TASK
Reproduce precisely the lines of the listing below, starting with the line that contains "focal_35mm: 26" and stopping after the line that contains "f_number: 1.5"; include nothing else.

RECORDS FOR PROCESSING
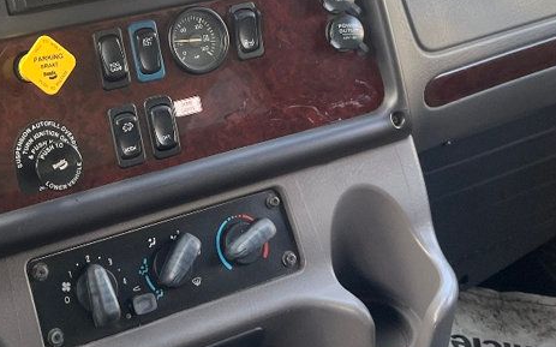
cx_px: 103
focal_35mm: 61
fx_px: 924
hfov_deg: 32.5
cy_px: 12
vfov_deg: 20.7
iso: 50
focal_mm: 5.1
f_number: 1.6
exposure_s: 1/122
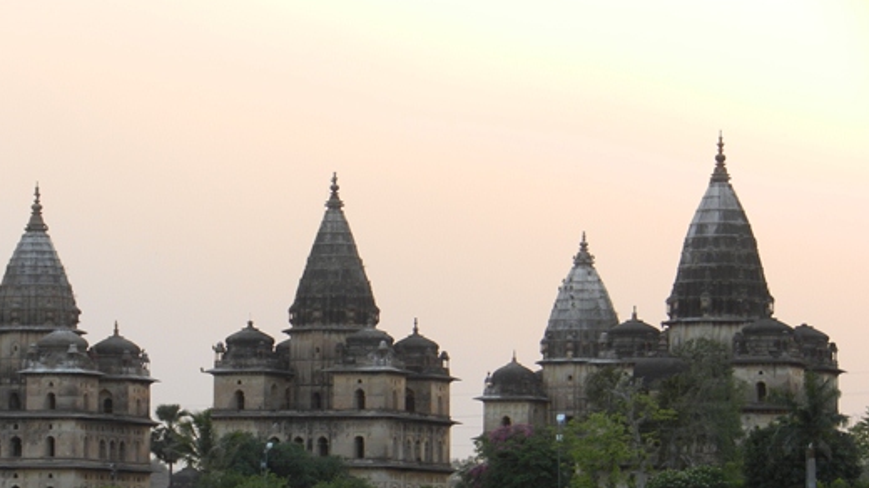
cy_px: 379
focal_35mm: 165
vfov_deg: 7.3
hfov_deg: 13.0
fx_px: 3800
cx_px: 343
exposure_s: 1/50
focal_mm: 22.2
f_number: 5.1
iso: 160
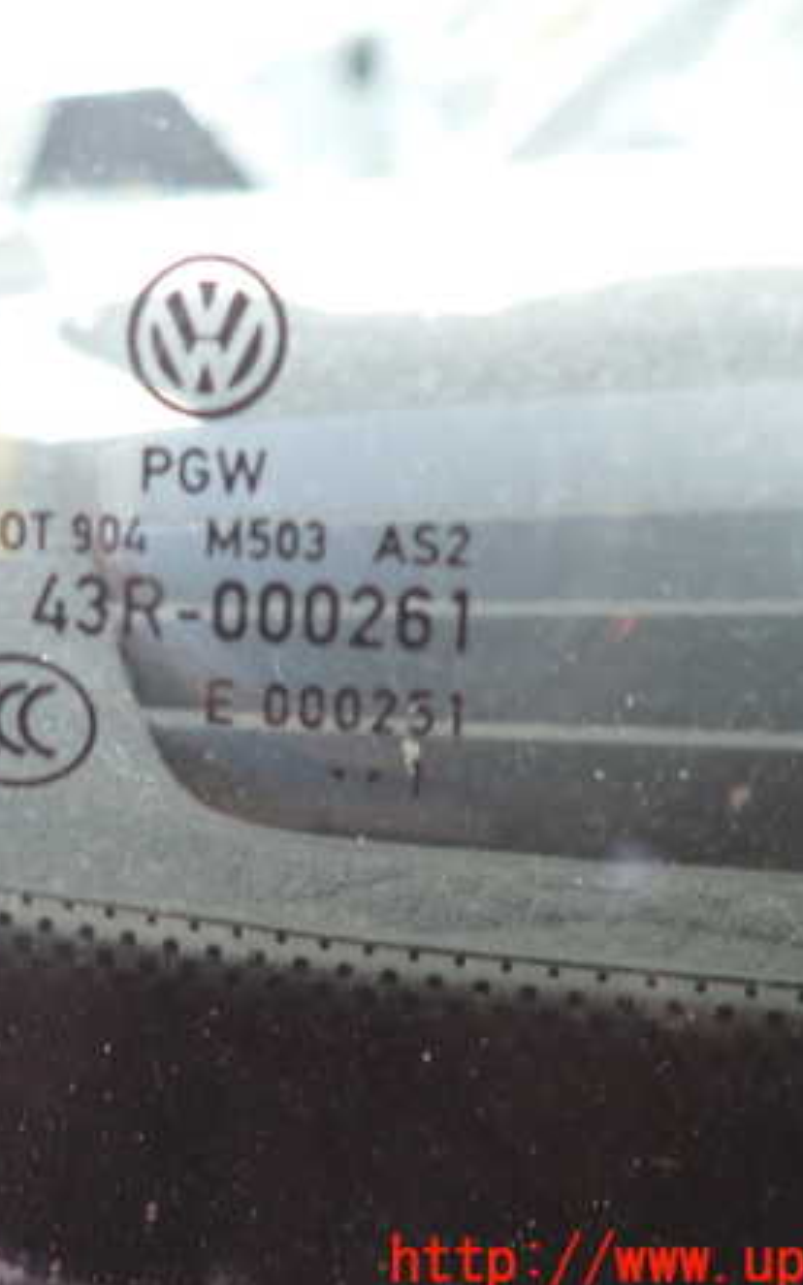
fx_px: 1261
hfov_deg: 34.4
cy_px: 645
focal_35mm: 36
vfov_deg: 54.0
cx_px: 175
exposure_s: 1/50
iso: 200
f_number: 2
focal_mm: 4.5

--

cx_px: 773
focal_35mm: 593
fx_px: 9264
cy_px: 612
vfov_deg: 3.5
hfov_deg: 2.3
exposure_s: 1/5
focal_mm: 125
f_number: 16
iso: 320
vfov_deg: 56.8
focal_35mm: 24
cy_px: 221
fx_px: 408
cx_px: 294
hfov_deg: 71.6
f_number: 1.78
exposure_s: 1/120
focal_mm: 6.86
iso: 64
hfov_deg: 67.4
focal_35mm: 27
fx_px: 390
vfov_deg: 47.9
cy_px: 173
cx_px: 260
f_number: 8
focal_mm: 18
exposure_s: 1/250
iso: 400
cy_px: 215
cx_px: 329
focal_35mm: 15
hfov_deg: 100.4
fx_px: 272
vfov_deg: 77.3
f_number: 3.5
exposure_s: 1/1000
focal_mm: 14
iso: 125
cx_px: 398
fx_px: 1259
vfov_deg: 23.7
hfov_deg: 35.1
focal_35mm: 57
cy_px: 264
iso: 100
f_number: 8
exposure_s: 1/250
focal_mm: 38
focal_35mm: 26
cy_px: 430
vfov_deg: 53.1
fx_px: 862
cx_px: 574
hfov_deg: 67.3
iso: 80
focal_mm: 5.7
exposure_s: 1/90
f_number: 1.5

* * *

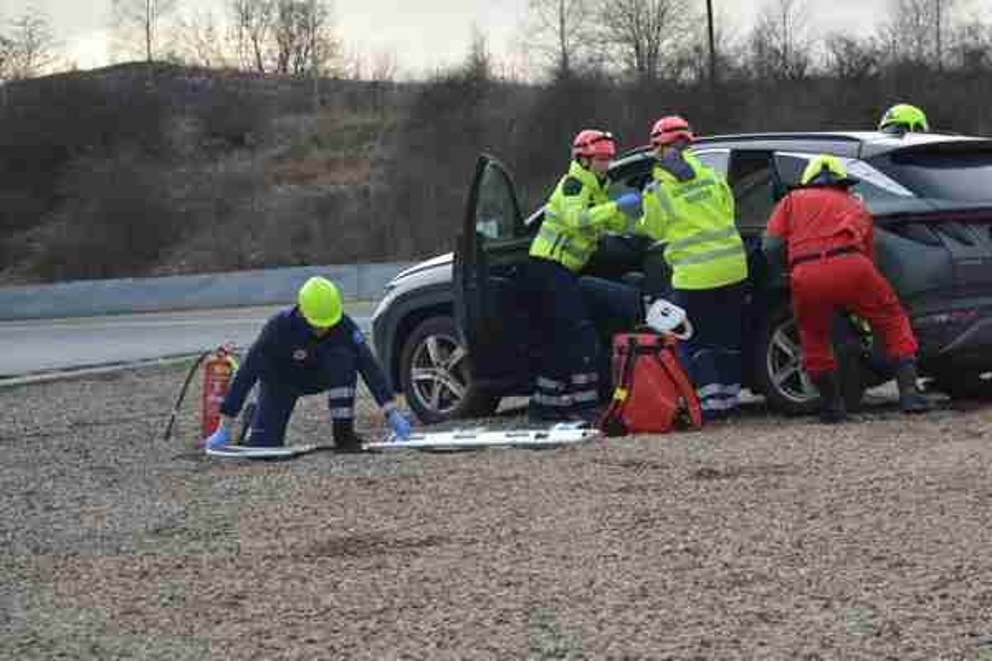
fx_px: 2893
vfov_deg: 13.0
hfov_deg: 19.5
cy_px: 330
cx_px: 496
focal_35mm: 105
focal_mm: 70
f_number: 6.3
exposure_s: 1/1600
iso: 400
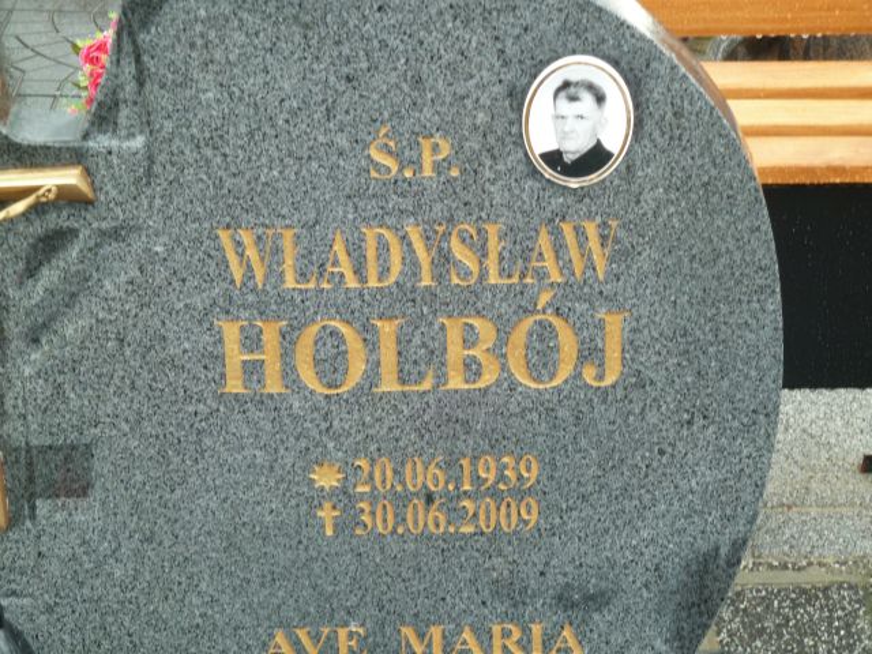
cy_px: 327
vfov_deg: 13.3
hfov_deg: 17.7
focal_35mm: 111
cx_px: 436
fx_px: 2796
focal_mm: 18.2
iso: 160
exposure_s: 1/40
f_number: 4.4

ANSWER SECTION
focal_35mm: 26
cy_px: 430
vfov_deg: 53.1
fx_px: 862
cx_px: 574
hfov_deg: 67.3
iso: 80
focal_mm: 5.7
exposure_s: 1/90
f_number: 1.5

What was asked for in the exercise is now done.